**Task**
Give back each line of the listing below that contains the string "nose".

:: Data excerpts

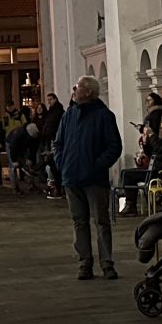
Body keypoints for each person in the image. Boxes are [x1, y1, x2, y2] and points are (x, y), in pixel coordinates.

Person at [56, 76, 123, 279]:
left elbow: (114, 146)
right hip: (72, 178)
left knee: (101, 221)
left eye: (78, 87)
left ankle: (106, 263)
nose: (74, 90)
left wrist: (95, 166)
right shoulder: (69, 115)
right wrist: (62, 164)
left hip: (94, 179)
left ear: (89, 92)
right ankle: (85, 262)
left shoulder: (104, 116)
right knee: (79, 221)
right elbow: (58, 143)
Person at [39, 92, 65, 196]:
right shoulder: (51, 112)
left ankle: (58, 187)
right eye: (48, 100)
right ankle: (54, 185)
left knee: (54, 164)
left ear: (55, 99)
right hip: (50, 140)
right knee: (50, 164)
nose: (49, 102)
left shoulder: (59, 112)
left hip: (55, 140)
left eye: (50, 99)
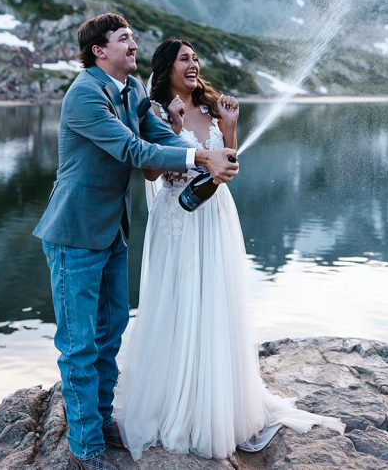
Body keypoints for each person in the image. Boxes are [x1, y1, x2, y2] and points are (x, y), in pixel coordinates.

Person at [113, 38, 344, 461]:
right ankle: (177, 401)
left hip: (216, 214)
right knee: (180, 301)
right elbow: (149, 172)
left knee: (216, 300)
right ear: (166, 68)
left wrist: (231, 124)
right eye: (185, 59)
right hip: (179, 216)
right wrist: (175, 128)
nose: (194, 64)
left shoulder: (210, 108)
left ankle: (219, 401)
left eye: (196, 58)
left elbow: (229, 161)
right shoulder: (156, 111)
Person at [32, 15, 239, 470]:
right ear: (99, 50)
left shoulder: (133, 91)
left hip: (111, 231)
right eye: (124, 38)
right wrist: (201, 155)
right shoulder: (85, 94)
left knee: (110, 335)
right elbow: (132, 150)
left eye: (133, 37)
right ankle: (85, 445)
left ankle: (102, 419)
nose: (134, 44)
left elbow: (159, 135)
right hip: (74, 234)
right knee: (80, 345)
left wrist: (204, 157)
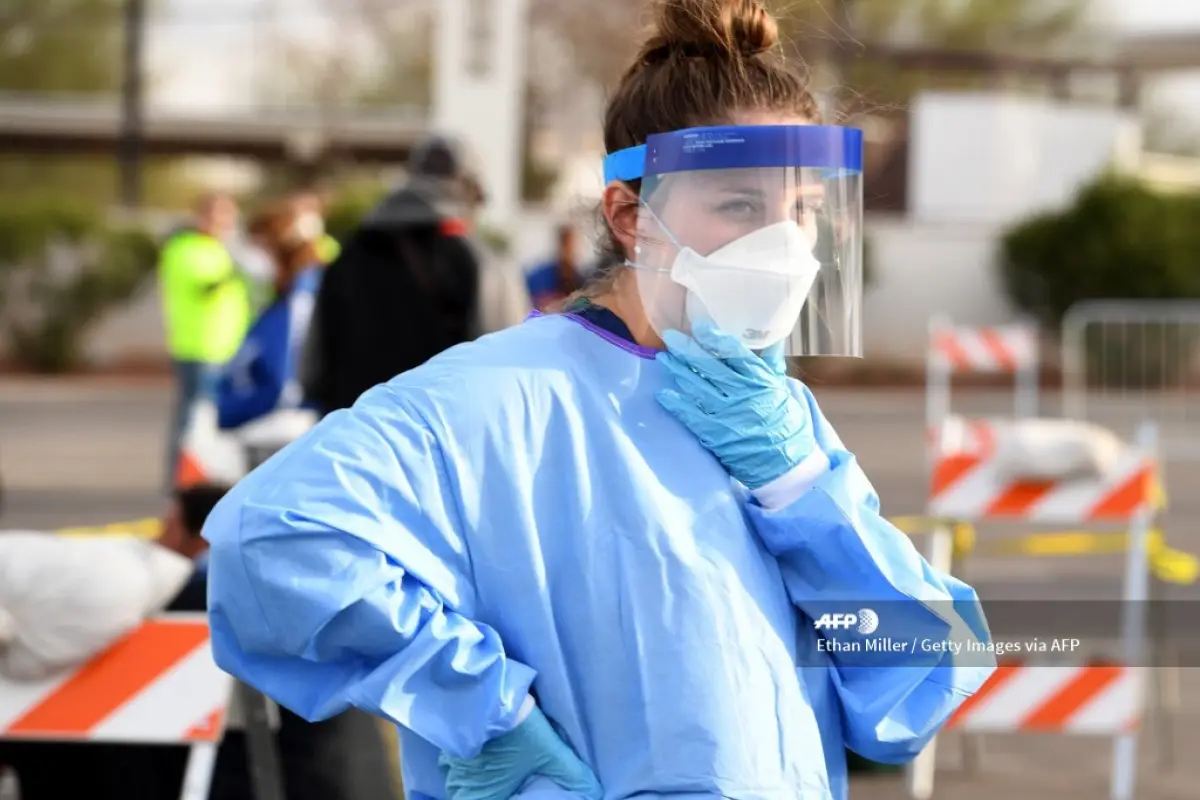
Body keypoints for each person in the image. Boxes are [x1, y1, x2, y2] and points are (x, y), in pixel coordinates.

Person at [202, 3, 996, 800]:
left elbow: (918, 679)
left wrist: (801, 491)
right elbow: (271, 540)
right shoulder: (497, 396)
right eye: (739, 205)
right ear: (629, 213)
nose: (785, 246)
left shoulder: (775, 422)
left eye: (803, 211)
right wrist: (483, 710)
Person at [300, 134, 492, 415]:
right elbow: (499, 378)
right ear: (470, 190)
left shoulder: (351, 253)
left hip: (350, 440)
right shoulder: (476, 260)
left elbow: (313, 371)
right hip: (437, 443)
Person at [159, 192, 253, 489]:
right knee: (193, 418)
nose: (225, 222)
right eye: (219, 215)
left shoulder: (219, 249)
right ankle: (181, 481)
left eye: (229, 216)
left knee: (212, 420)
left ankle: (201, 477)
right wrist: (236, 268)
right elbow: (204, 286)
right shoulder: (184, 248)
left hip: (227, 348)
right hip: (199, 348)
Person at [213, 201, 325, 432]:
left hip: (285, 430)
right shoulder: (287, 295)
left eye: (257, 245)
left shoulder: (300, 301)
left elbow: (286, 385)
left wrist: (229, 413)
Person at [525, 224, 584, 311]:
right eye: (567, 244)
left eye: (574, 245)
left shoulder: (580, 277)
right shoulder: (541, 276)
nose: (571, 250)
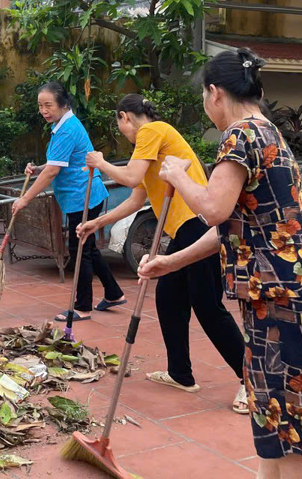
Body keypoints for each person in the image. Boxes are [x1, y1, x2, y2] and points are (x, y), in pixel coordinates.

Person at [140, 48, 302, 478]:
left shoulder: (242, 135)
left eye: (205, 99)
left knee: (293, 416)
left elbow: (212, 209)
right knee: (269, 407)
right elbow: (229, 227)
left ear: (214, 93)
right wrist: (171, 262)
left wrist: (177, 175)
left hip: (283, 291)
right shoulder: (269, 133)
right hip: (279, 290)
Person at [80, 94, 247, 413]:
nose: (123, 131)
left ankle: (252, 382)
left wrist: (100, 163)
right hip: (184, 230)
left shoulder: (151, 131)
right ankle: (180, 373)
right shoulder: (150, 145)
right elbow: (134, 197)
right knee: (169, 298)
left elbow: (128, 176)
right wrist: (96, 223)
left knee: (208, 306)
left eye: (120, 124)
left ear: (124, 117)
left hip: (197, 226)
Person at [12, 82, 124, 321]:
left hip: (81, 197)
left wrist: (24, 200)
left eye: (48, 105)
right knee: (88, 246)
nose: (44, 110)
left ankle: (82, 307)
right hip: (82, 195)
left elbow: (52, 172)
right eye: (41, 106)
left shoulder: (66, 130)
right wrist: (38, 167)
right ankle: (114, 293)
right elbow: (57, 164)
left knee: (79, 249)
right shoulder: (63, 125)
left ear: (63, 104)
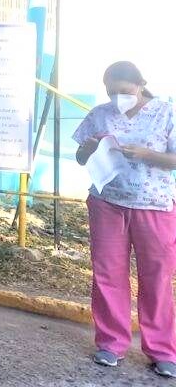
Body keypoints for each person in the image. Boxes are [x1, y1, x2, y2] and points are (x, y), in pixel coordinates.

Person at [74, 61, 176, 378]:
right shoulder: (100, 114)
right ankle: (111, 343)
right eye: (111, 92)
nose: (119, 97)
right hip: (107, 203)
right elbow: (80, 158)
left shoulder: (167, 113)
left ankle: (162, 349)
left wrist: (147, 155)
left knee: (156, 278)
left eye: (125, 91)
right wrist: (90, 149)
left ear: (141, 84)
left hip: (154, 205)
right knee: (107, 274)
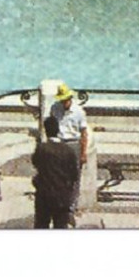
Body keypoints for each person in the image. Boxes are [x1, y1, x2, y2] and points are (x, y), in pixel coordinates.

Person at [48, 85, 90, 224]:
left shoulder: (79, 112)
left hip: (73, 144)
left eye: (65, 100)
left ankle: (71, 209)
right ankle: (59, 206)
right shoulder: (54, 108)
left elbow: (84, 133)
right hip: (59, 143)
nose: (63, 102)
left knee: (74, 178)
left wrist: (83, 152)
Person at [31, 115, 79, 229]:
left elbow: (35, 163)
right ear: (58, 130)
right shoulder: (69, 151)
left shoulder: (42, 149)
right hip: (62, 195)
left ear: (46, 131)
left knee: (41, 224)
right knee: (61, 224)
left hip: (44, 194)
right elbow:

::::

**Solved exercise**
nose: (74, 90)
nose: (49, 102)
nose: (194, 64)
nose: (134, 44)
nose: (785, 246)
nose: (225, 222)
nose: (571, 250)
nose: (123, 131)
nose: (44, 110)
nose: (119, 97)
nose: (63, 102)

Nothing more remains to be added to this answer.